One thing I know to be true as a writer: you are constantly cycling through moods about your writing. On Monday it can all seem worthless, the metaphors too transparent, the dialogue stilted; on Tuesday you decide it's maybe not so bad after all, that there's actually a few diamonds in the rough; Wednesday morning, you gain more confidence and rewrite the clunky parts; by Wednesday night that confidence has veered into smugness and has gotten in the way of being productive. In other words, feeling really bad and really good about your writing are equally dangerous. The sweet spot is when you feel cautiously optimistic. You get work done, and it's good work — not perfect by any means, but it's solid and heartfelt.
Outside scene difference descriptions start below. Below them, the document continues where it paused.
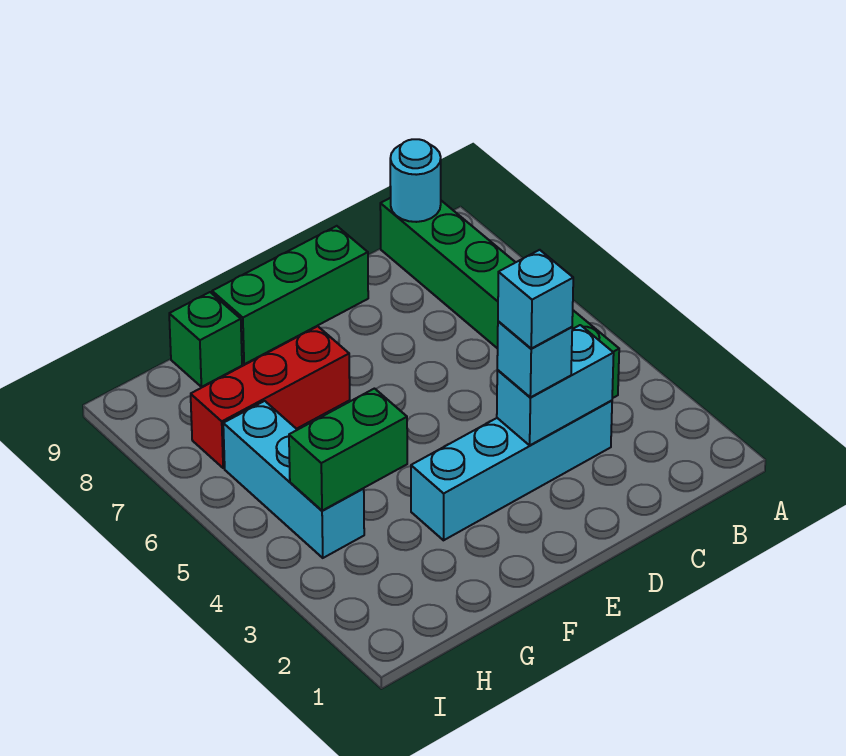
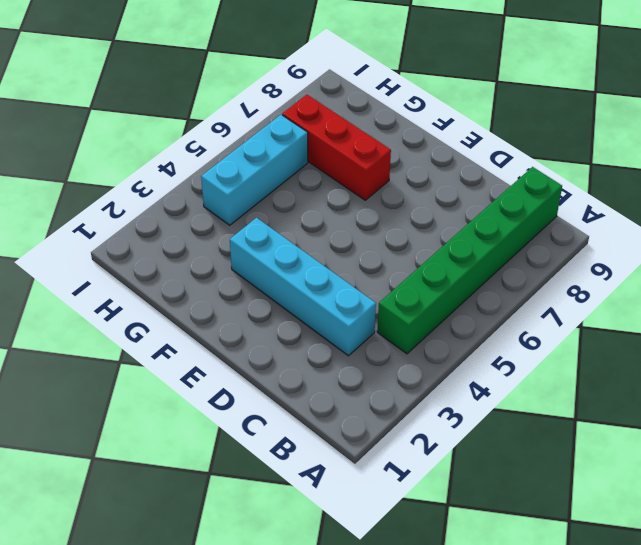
none -> green brick D9:F9 level 1
none -> green brick G9 level 1

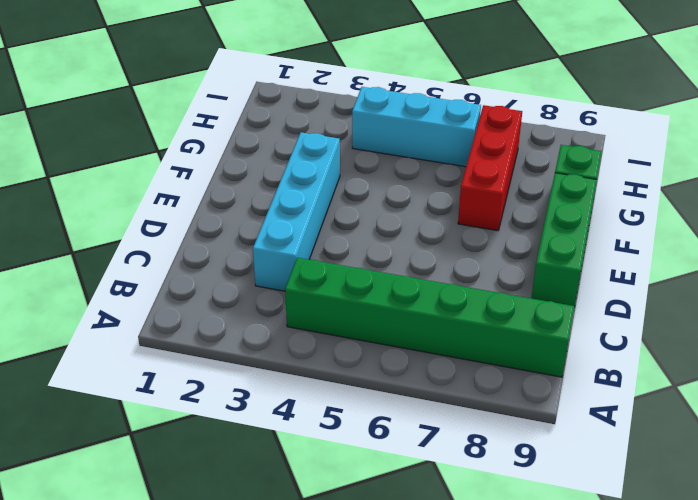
none -> cyan round brick B9 level 2
none -> cyan brick C3:D3 level 2

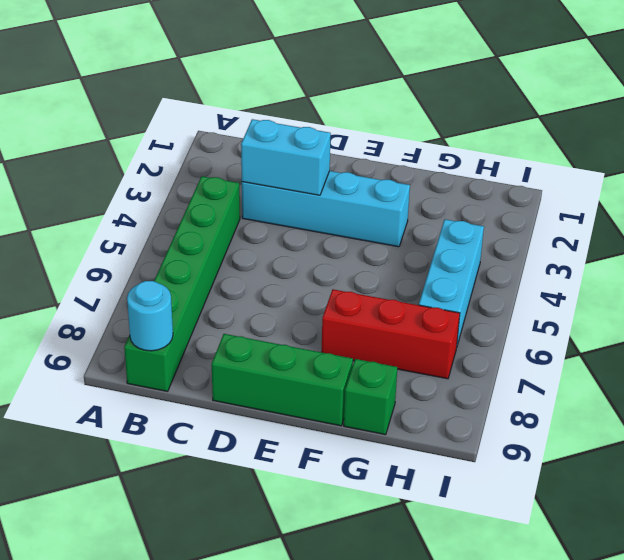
none -> green brick G4:H4 level 2
none -> cyan brick D3 level 3

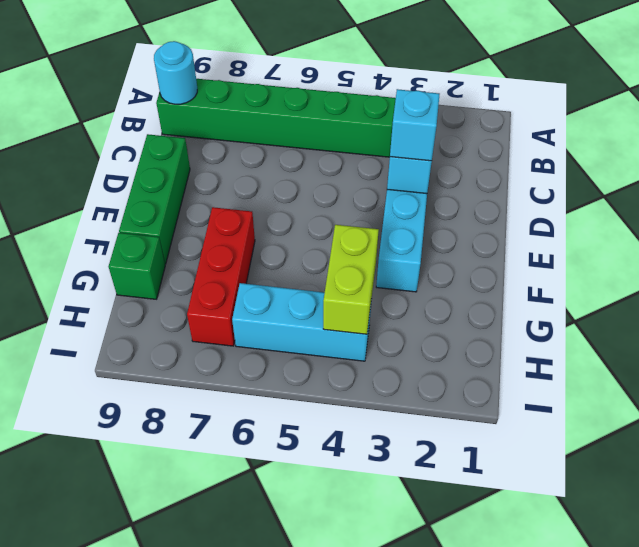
lime brick G4:H4 level 2 -> green brick G4:H4 level 2
none -> cyan brick D3 level 4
It's with that same cautious optimism that I want to share this with you: I just finished the first draft of my novel. It's not the same novel I started writing two years ago but it's the same type of story (family-centric, set in the Pacific Northwest). As for that first attempt, I scrapped it and started again from scratch four months ago. This new version is a novel-in-stories threading through a character's life, from childhood to her last years. I once read that you should write the kind of book you'd want to read (as opposed to what's trendy or what you think your friends/parents/editor wants to read). That may just be one of the best pieces of advice about writing I've come across. It's freeing. It means the difference between the act of writing being a chore and being a pleasure. It doesn't make writing easier, but it makes it more fulfilling.
So. Now: a big breath. And onto the second draft.